■ **Problem to solve**
For the listing below, give the number of lines in which "neck" occurs. Add nothing.
((
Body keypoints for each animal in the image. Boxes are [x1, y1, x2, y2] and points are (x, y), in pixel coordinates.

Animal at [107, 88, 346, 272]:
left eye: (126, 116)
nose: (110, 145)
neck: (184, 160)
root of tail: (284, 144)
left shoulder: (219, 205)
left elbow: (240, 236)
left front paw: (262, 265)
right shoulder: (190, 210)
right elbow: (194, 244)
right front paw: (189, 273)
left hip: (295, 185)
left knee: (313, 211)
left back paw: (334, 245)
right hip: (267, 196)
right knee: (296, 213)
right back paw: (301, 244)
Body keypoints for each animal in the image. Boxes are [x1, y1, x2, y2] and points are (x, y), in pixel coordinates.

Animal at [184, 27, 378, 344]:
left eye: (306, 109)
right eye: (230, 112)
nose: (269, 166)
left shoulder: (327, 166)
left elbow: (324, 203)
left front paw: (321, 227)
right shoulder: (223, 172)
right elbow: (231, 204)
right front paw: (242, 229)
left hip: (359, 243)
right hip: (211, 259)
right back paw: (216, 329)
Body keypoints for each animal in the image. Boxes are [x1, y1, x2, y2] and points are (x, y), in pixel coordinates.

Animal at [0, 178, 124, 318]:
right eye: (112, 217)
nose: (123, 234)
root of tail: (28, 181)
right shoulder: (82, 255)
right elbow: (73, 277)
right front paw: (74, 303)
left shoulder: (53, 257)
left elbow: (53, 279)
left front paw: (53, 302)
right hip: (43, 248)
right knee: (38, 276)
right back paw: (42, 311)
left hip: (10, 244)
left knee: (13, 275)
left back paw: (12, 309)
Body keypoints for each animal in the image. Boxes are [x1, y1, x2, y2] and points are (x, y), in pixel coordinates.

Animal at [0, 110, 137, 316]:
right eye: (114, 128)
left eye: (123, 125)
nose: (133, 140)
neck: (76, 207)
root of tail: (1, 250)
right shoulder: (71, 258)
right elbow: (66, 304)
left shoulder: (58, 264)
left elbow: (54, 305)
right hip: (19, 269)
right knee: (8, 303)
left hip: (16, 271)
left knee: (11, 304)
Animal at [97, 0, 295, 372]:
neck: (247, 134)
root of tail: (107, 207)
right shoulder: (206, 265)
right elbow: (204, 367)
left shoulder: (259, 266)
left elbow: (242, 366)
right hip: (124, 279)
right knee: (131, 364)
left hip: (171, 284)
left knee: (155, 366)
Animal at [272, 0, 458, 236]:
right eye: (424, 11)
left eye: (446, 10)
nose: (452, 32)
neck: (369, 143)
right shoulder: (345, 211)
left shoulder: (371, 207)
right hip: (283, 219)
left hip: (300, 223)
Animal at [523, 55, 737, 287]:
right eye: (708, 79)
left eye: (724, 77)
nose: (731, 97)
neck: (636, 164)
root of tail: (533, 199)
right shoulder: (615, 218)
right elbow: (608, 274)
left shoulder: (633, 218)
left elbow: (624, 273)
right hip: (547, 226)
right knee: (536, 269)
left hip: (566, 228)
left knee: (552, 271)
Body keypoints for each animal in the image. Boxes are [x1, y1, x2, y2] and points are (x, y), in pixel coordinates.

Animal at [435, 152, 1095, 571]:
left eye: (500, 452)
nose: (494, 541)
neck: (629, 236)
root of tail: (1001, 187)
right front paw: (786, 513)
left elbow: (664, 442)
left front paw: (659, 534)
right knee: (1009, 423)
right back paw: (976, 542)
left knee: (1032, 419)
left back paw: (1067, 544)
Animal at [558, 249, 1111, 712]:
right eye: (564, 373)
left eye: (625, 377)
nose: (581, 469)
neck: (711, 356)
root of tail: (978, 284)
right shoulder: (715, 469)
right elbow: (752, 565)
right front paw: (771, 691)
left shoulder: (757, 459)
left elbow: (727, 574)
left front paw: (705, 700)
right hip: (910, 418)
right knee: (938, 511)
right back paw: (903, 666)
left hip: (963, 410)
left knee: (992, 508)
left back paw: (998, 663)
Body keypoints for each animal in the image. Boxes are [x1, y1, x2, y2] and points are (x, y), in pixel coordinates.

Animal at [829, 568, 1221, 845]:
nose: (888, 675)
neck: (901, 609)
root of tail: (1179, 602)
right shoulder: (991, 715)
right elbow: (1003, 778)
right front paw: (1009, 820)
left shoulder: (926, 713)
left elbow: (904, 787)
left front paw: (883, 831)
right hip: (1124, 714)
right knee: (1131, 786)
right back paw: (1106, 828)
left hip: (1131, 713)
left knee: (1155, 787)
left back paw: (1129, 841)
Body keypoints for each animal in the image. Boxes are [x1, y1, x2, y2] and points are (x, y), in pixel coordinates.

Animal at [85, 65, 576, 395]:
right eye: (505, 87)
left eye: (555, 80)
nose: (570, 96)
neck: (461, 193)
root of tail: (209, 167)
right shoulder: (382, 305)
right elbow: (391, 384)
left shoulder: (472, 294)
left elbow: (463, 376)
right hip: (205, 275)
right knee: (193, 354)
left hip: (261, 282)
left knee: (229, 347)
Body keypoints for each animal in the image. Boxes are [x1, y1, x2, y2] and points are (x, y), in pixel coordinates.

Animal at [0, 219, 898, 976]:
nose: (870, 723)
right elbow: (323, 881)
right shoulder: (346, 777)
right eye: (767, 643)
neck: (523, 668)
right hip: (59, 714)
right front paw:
))
■ **Your solution**
10